Alan P. Scott - Fictions / Reviews

all in fun


The wife, whose name I've forgotten if indeed she ever had one, comes into our living room and catches me napping in our one easy chair. She glances at the book in my hand.

"Is that another Murakami?"

"It is."

"Haven't you read that one before?"

Startled, I stare down at its shiny cover.

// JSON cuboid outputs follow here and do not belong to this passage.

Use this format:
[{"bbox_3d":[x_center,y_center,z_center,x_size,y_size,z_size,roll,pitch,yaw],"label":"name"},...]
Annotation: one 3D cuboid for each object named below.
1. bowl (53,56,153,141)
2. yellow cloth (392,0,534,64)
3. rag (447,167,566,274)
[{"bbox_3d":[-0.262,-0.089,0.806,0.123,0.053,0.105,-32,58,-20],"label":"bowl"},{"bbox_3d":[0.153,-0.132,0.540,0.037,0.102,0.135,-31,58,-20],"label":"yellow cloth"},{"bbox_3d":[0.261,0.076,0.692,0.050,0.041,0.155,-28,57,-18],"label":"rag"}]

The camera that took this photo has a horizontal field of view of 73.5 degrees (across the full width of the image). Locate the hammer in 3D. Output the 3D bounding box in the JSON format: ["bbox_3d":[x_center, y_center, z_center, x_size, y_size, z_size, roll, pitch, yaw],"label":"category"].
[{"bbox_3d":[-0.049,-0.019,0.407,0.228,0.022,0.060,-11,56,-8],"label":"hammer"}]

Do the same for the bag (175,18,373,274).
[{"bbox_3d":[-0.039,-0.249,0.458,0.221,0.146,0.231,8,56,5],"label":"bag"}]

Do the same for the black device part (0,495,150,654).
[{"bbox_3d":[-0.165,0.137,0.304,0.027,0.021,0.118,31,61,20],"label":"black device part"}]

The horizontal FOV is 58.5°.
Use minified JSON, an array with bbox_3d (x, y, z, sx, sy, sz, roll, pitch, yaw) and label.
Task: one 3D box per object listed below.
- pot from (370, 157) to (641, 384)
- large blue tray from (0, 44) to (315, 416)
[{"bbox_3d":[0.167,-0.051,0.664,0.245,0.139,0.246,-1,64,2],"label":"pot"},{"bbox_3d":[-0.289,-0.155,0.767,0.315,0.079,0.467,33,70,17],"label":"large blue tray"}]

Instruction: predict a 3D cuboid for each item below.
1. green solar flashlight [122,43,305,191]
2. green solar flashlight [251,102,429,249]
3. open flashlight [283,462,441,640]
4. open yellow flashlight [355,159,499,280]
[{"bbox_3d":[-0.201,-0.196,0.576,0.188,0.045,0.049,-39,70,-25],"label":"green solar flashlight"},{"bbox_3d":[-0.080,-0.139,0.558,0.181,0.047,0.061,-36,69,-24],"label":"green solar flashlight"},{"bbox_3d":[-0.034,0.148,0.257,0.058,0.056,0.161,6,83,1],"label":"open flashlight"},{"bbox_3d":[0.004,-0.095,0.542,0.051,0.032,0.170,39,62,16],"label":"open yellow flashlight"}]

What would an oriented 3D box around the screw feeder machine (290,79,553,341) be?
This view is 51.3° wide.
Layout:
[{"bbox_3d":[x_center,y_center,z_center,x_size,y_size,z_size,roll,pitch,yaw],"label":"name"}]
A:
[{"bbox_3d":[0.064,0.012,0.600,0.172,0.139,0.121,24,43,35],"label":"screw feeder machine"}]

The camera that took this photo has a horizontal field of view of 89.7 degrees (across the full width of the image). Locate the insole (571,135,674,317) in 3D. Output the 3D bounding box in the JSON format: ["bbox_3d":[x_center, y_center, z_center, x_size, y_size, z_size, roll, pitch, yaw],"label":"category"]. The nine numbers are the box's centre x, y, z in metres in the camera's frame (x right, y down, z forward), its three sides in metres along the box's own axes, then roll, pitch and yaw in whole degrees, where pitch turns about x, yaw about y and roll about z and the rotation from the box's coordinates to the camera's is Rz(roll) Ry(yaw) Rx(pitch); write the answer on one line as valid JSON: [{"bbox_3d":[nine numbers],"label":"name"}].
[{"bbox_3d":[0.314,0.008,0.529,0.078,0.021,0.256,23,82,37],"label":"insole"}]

"You know, I don't really remember."

"Well, no matter. Put that down and come have dinner. I've made those noodles you like."

*

We sit across from one another at the café table in our kitchen, slurping noodles. Between us on the table sits a huge daikon, fresh from the market where my wife shops every Tuesday and Saturday.

The daikon develops a mouth and begins to speak to me. For some reason this does not strike me as strange or alarming—you understand, I'm not normally given to having hallucinations, but somehow this vegetable's prim green mouth, speaking to me in perfectly ordinary Japanese, does not worry me in the slightest. At least, until I begin to understand what it's saying.

"She's sleeping with him, you know."

"Mm?" I mumble, around a mouthful of noodles.

"Watanabe."

"Noboru Watanabe?" I blurt, out loud.

The daikon's sarcastic "Yes, that one" is overwhelmed by my wife asking me, bemused, "Now why would you be asking me about Noboru out of the blue like that?"

The familiar way she says his name just confirms it for me, but I don't want to believe it—and I certainly don't want to tell her that I was talking to a vegetable!

"N-nothing, dear. I was just wondering how he was doing. We haven't had dinner with him for awhile."

"No, we haven't," she says, a faint smile playing across her face. "You should ring him up."

"Maybe I'll do that."

*

After dinner, I put a Bix Beiderbecke record on the turntable and sit down again in my easy chair while my wife does the washing up. I look at the Murakami on our side table, but I can't bring myself to open it again.

The wife comes into our living room. I stand up and hug her, more fiercely than I've done in longer than I can remember. Her breasts feel as firm and supple as the day we were married. Eventually she breaks our embrace and, without a word, goes into the bathroom. I sit down with Murakami again, and this time I pick him up to read the next story.

The daikon does not speak to me again, but I know it's in there, smirking.

—9/12/2018, in response to Haruki Murakami's The Elephant Vanishes,
and posted as a review on Goodreads shortly thereafter.